_Exercise instructions_
1 – List the major concerns that the global trends text says are still with us.
2 – Answer these questions from the global trends text:
(a) What was the global absolute poverty rate in 1981?
(b) Since what year has forest area been expanding, according to satellite data?
(c) What is the title of the book?
3 – Repeat everything in the global trends text from "You can't fix" down to "is really faring.".

==== Extracted text ====

World population will peak at 8 to 9 billion before the end of this century as the global fertility rate continues its fall from 6 children per woman in 1960 to the current rate of 2.4. The global absolute poverty rate has fallen from 42 percent in 1981 to 8.6 percent today. Satellite data show that forest area has been expanding since 1982. Natural resources are becoming ever cheaper and more abundant. Since 1900, the average life expectancy has more than doubled, reaching more than 72 years. Of course, major concerns such as climate change, marine plastic pollution, and declining wildlife populations are still with us, but many of these problems are already in the process of being ameliorated as a result of the favorable economic, social, and technological trends that are documented in this book.
You can't fix what is wrong in the world if you don't know what's actually happening. Ten Global Trends Every Smart Person Should Know will provide busy people with quick-to-read, easily understandable, and entertaining access to surprising facts that they need to know about how the world is really faring.

==== Supplied records ====

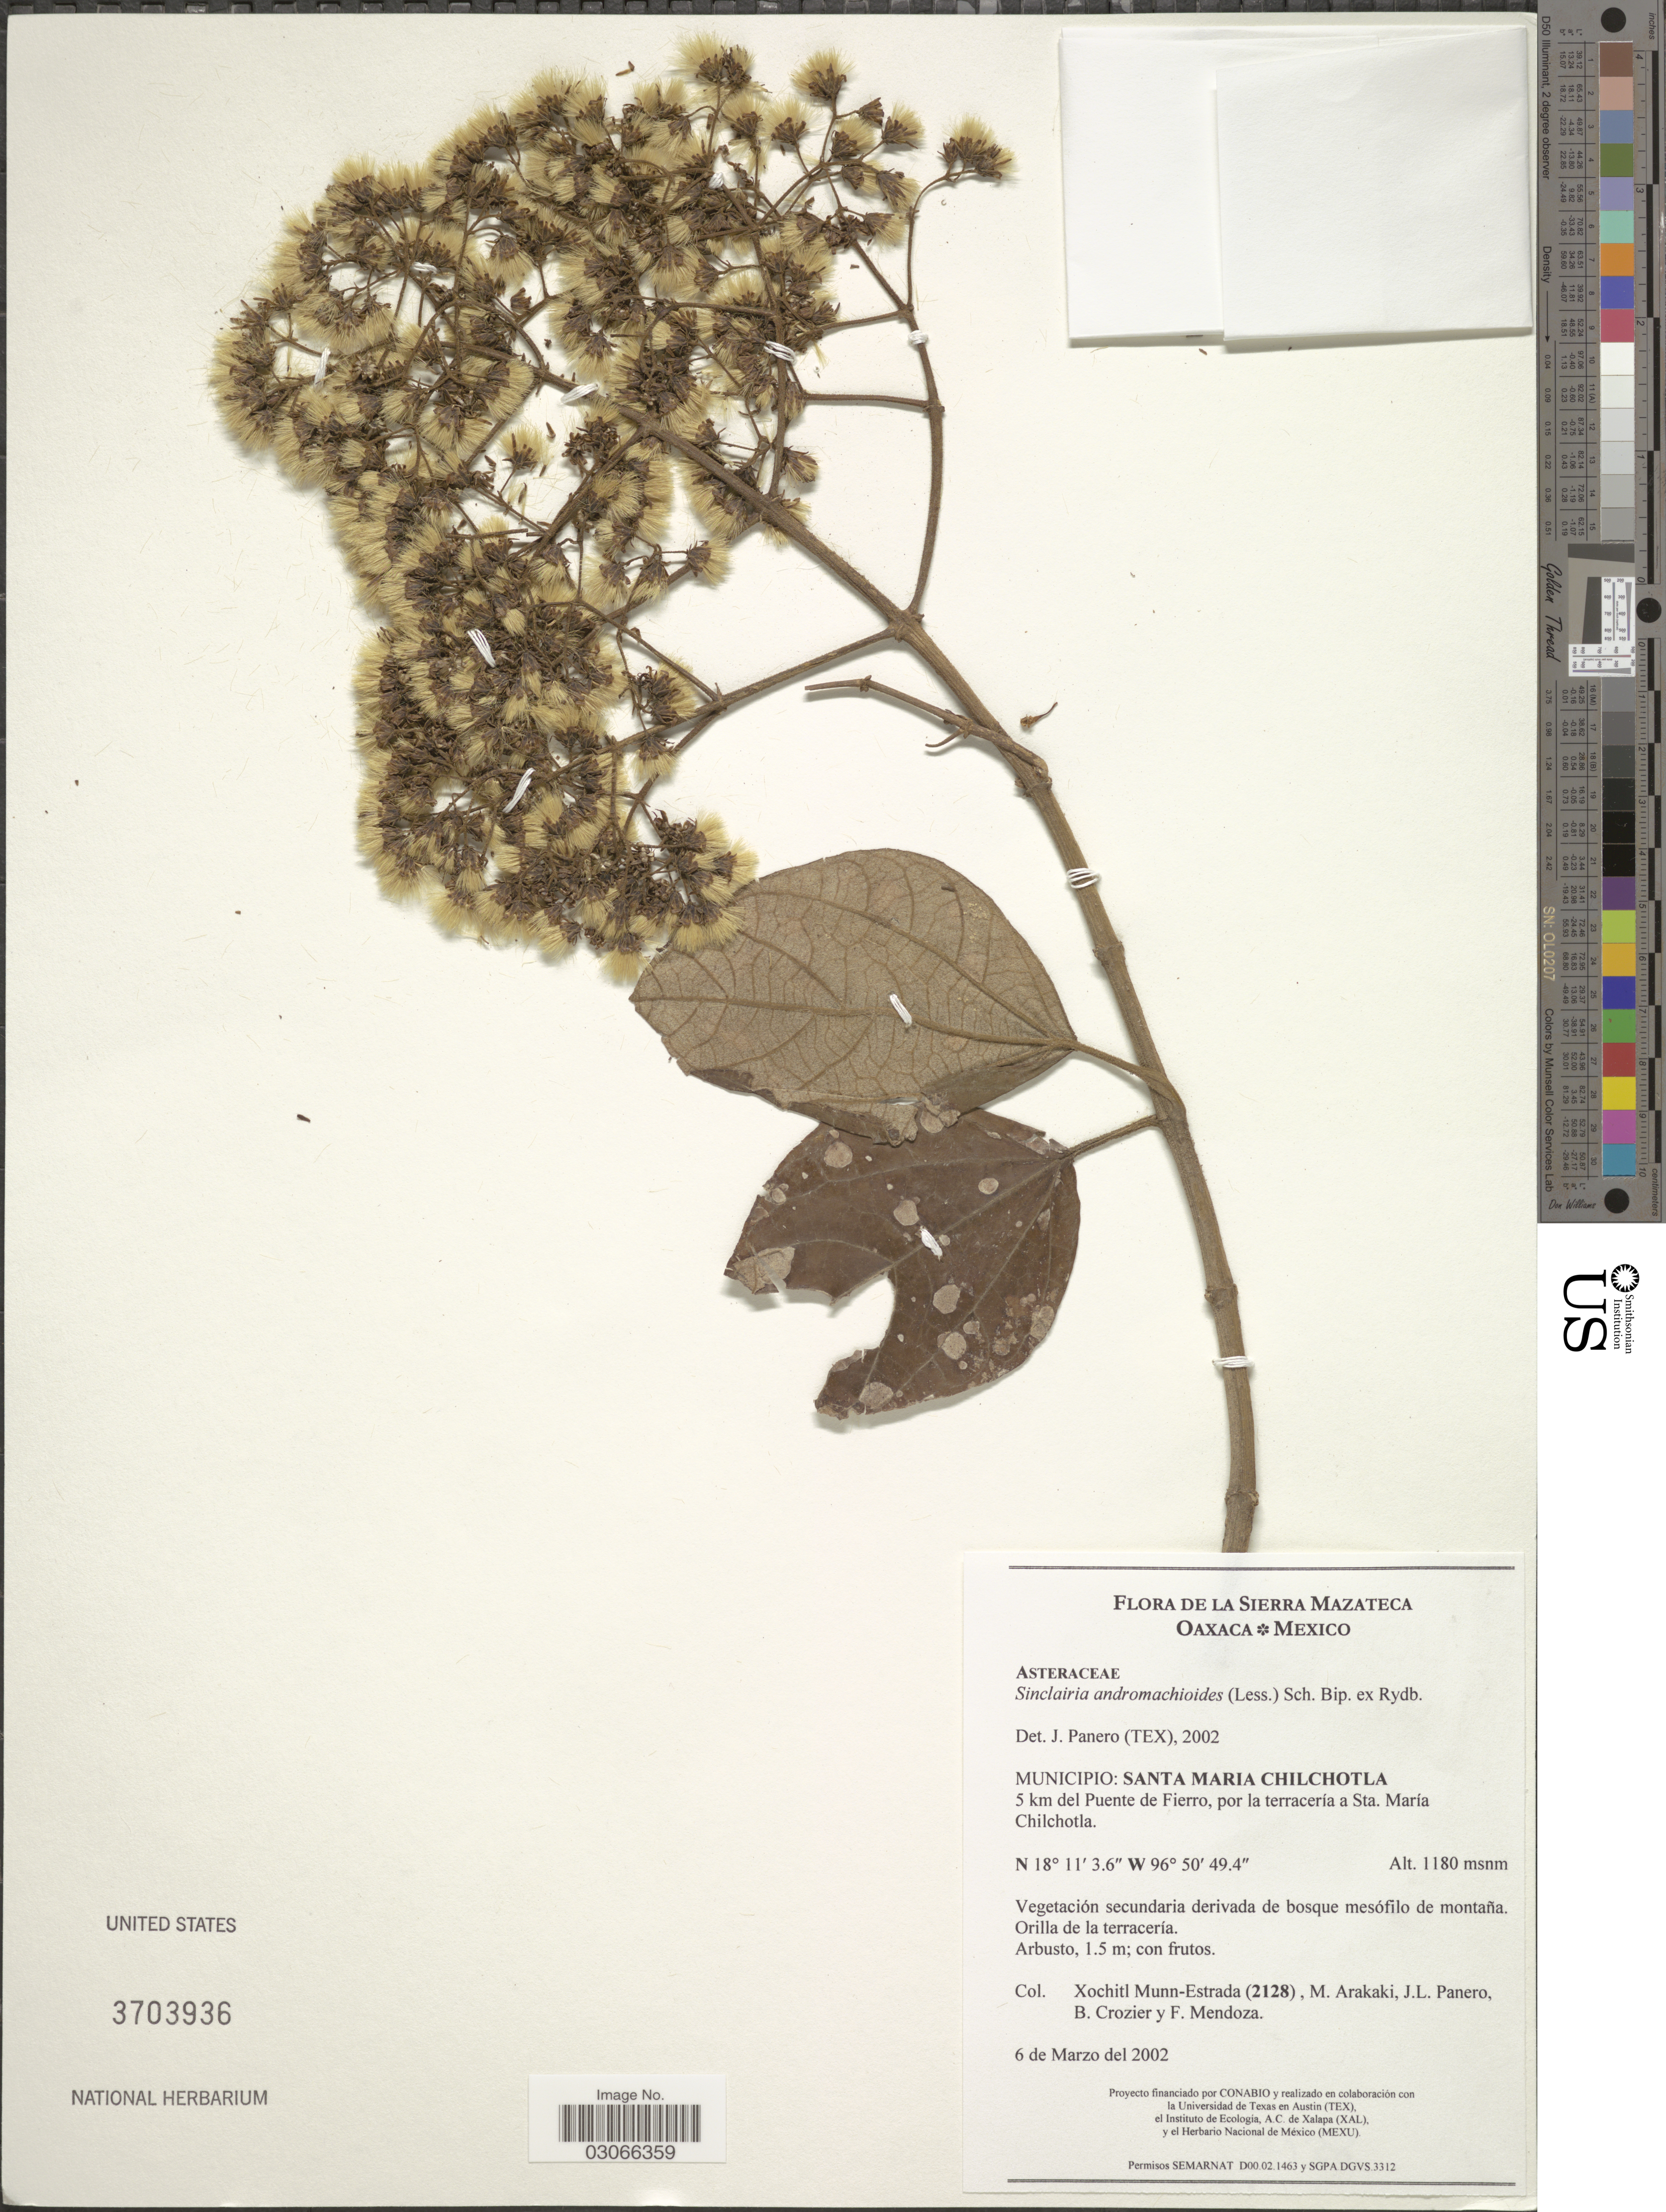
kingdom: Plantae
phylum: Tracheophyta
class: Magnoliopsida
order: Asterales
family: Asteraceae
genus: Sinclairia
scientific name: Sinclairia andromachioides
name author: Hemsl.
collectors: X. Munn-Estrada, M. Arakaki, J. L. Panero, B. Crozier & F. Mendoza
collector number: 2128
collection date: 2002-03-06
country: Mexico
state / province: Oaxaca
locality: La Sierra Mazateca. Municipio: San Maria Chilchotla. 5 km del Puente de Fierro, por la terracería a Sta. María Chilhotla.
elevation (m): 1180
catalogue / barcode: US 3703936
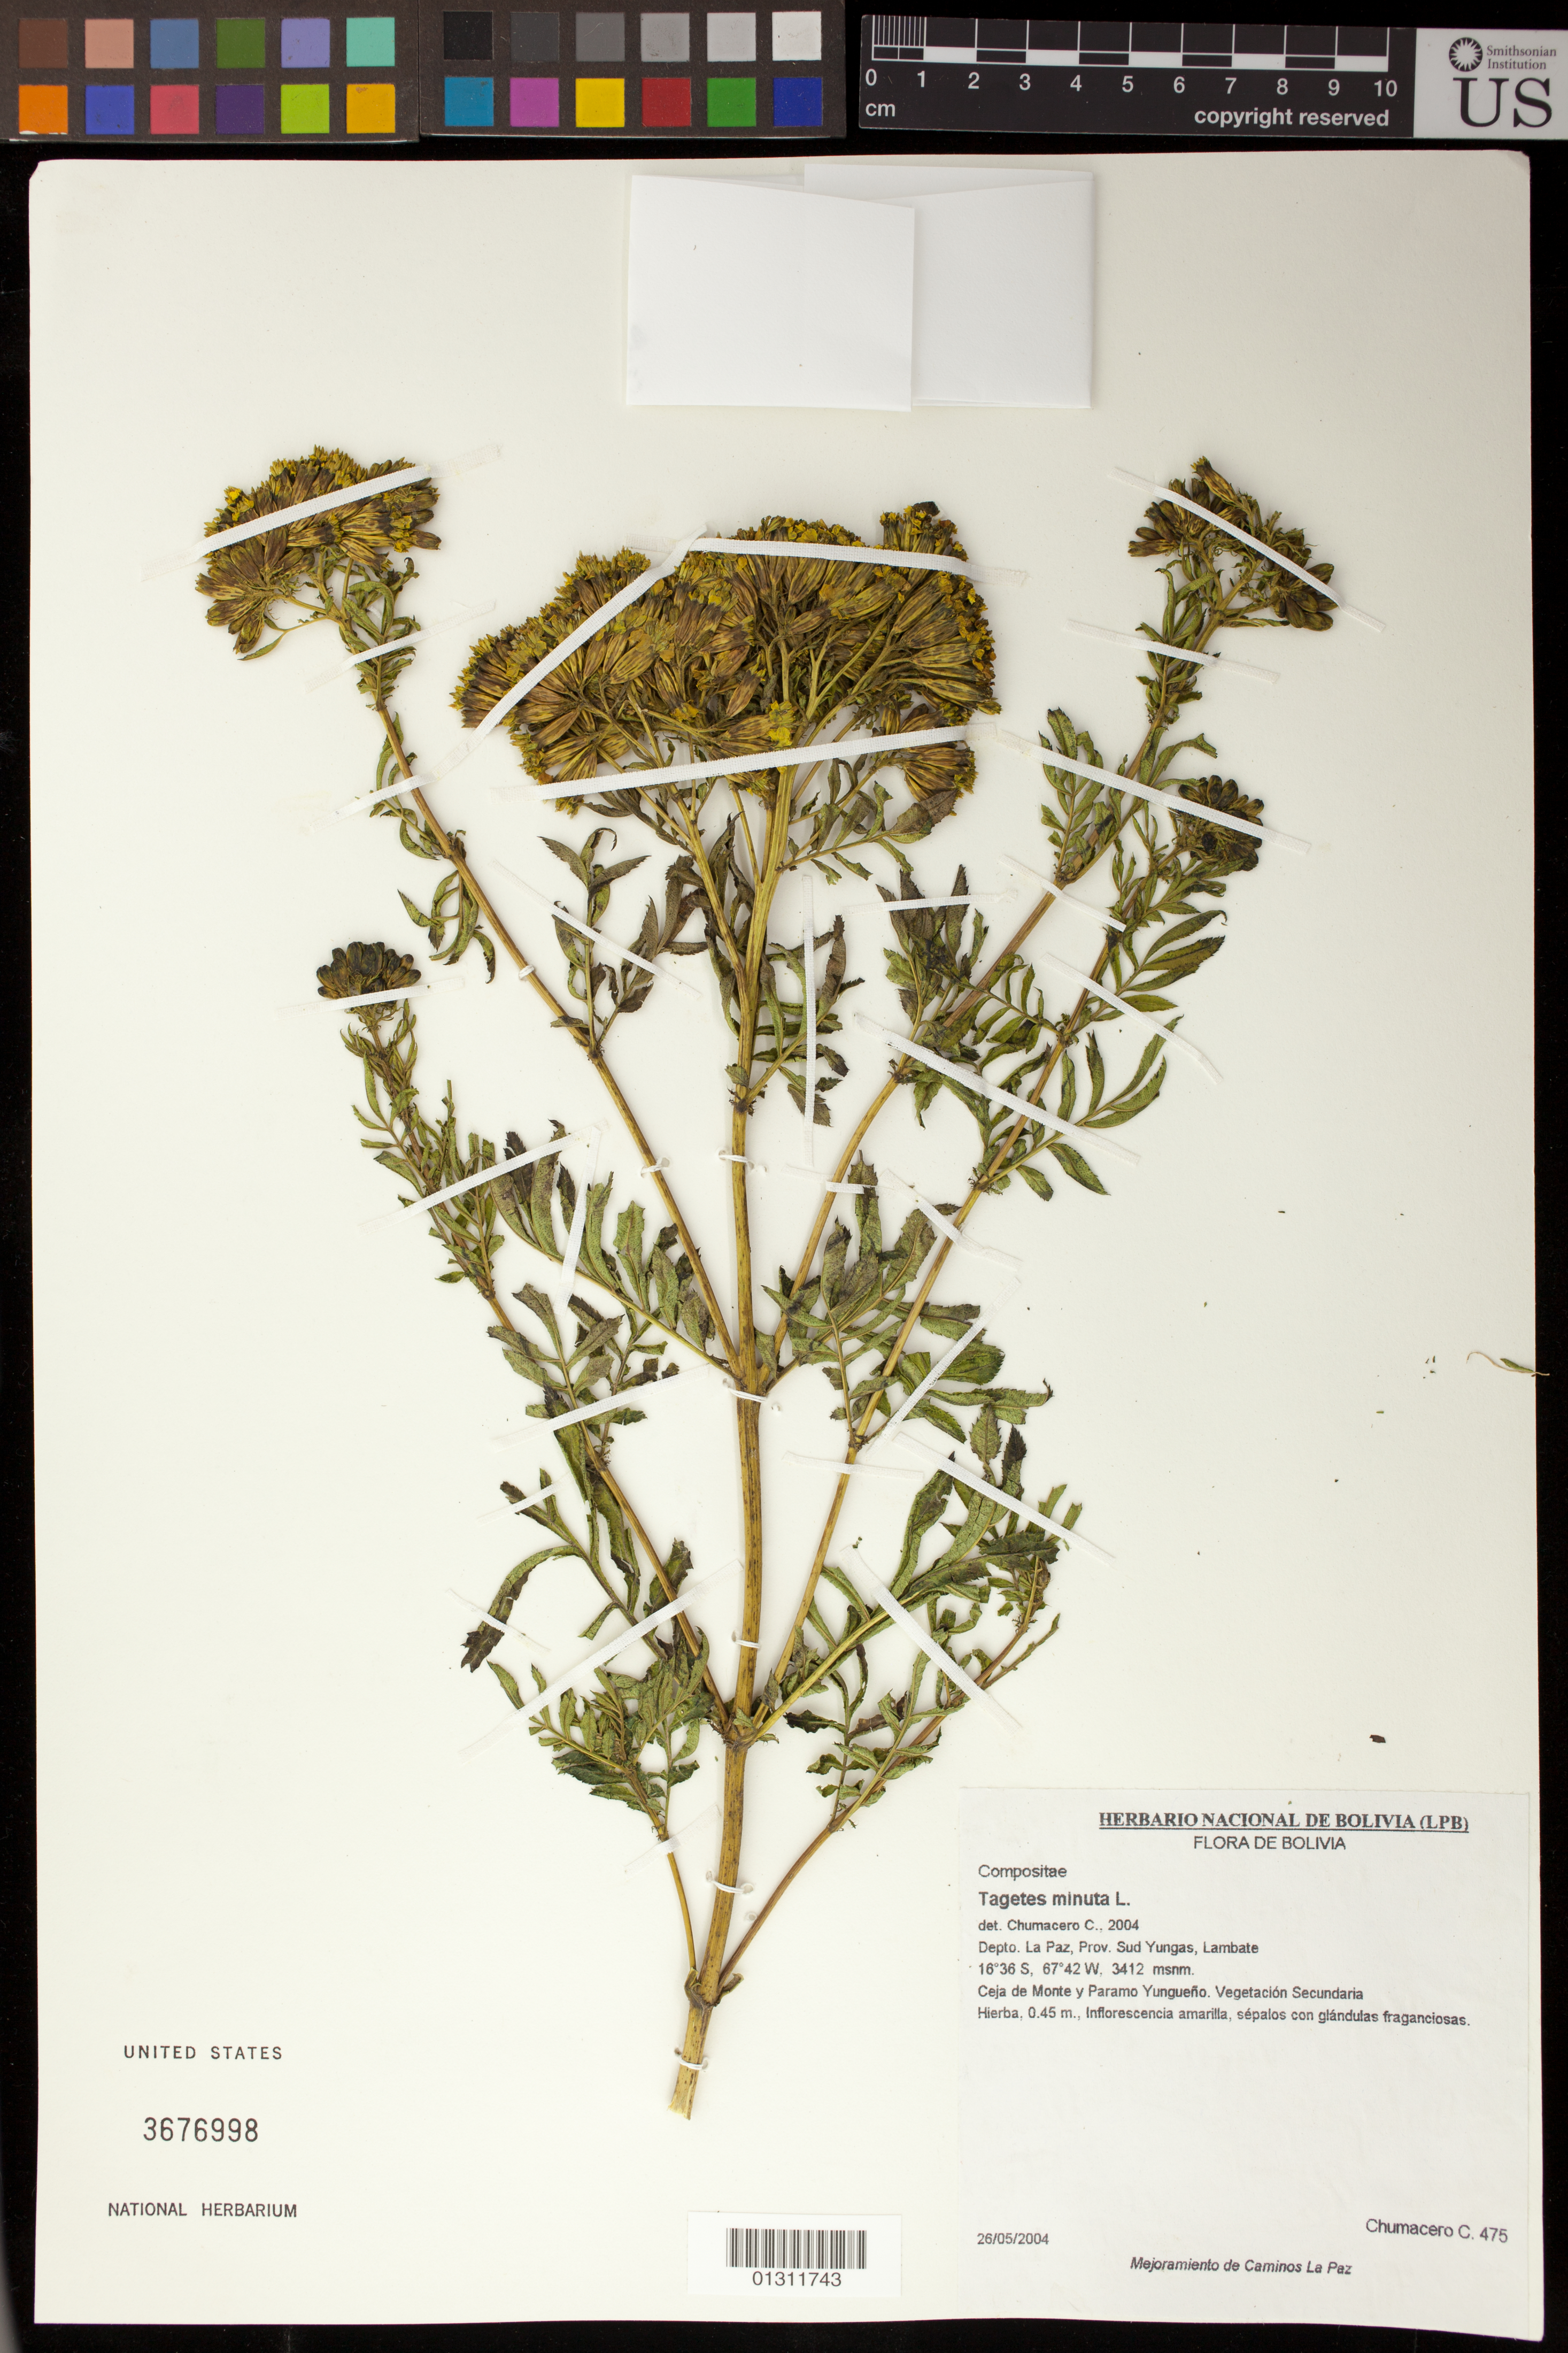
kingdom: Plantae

====

_Problem solutions_
1 – Climate change, marine plastic pollution, and declining wildlife populations.

2 –
(a) 42 percent
(b) 1982
(c) Ten Global Trends Every Smart Person Should Know

3 –
You can't fix what is wrong in the world if you don't know what's actually happening. Ten Global Trends Every Smart Person Should Know will provide busy people with quick-to-read, easily understandable, and entertaining access to surprising facts that they need to know about how the world is really faring.